The National Transportation Safety Board (NTSB) has recommended that states reduce the blood alcohol concentration (BAC) threshold for DUI from 0.08 to 0.05. Almost one-third of all traffic fatalities in the United States involve drunk driving, defined as BAC of at least 0.08. Thousands more fatalities and serious injury accidents involve alcohol impairment that does not reach the BAC 0.08 level. This would bring the states’ standards (0.08, mandated more than a decade ago) in line with the 0.05 standard which currently exists in most of the industrialized world.

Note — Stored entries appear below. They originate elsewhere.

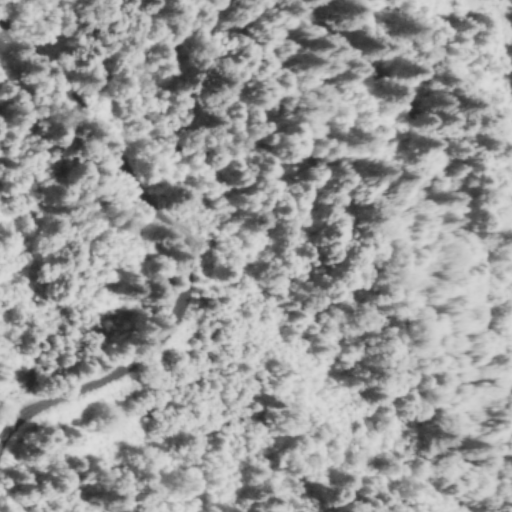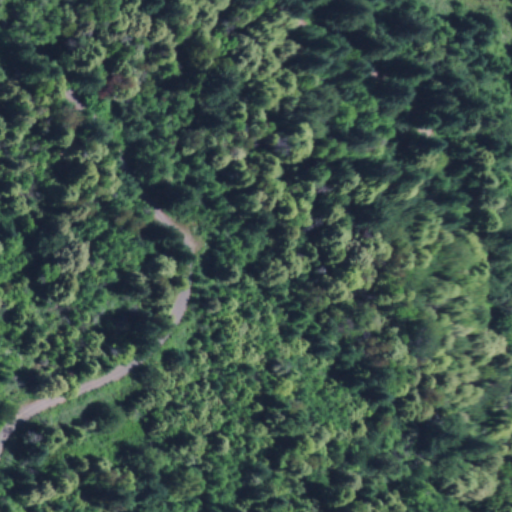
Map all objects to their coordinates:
road: (479, 32)
road: (164, 240)
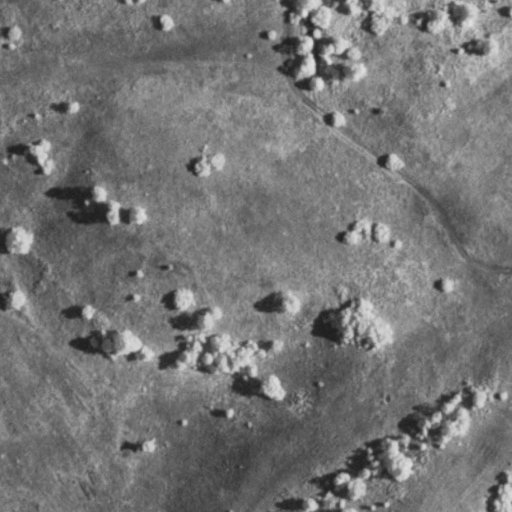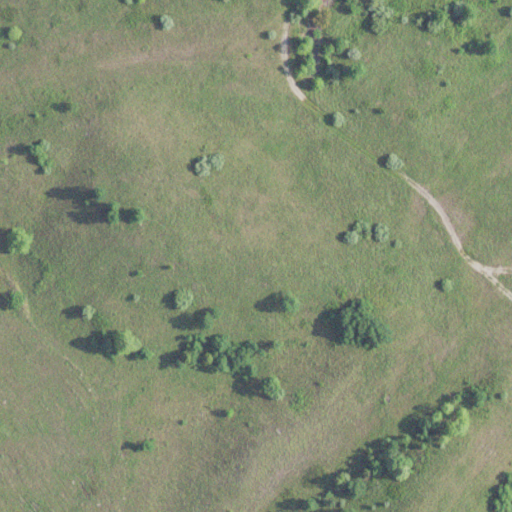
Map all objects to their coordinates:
quarry: (255, 255)
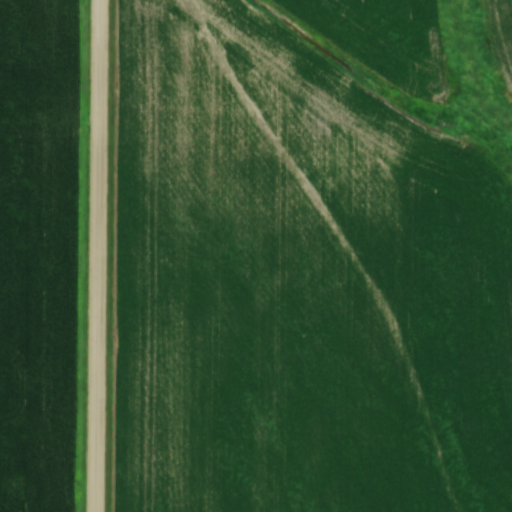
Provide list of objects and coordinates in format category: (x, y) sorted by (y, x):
road: (101, 256)
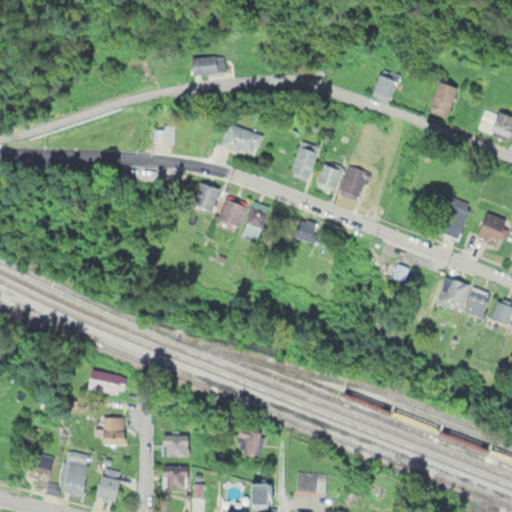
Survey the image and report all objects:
building: (204, 62)
road: (260, 75)
building: (383, 82)
building: (439, 96)
building: (494, 121)
building: (162, 132)
building: (238, 137)
road: (120, 159)
building: (300, 160)
building: (325, 174)
building: (351, 180)
building: (201, 194)
building: (227, 210)
building: (449, 215)
building: (253, 217)
road: (376, 224)
building: (487, 225)
building: (301, 229)
building: (510, 250)
building: (397, 270)
building: (450, 292)
building: (473, 300)
building: (499, 310)
building: (510, 325)
railway: (255, 364)
railway: (253, 376)
building: (101, 380)
railway: (254, 384)
railway: (362, 384)
railway: (253, 401)
railway: (386, 407)
building: (110, 428)
building: (245, 440)
building: (173, 443)
building: (37, 463)
building: (72, 470)
road: (143, 471)
building: (172, 474)
road: (281, 478)
building: (309, 480)
building: (104, 485)
building: (256, 493)
road: (31, 503)
road: (23, 506)
building: (204, 509)
building: (299, 510)
building: (232, 511)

The NTSB’s recommendations are aimed at further reducing traffic accidents, especially among young drivers, and are implicitly aimed at the social drinker as opposed to the hardcore drinker. According to the Board, drivers with a BAC of 0.05 are 38% more likely to be in an accident, and those with a BAC of 0.08 are 169% more likely to be in an accident. While most fatalities in the U.S. are caused by drivers under the age of 26, a higher percentage of the drivers in this age group involved in fatal accidents have alcohol in their system as compared to other age groups, suggesting that young drivers and their passengers have the most to benefit from a lowering of the BAC legal limit.
As a lawyer who represents accident victims of alcohol impairment, I see the devastation caused by alcohol related accidents and applaud the Board’s recommendations as a sensible and reasonable step to reduce the carnage that I unfortunately witness in my practice.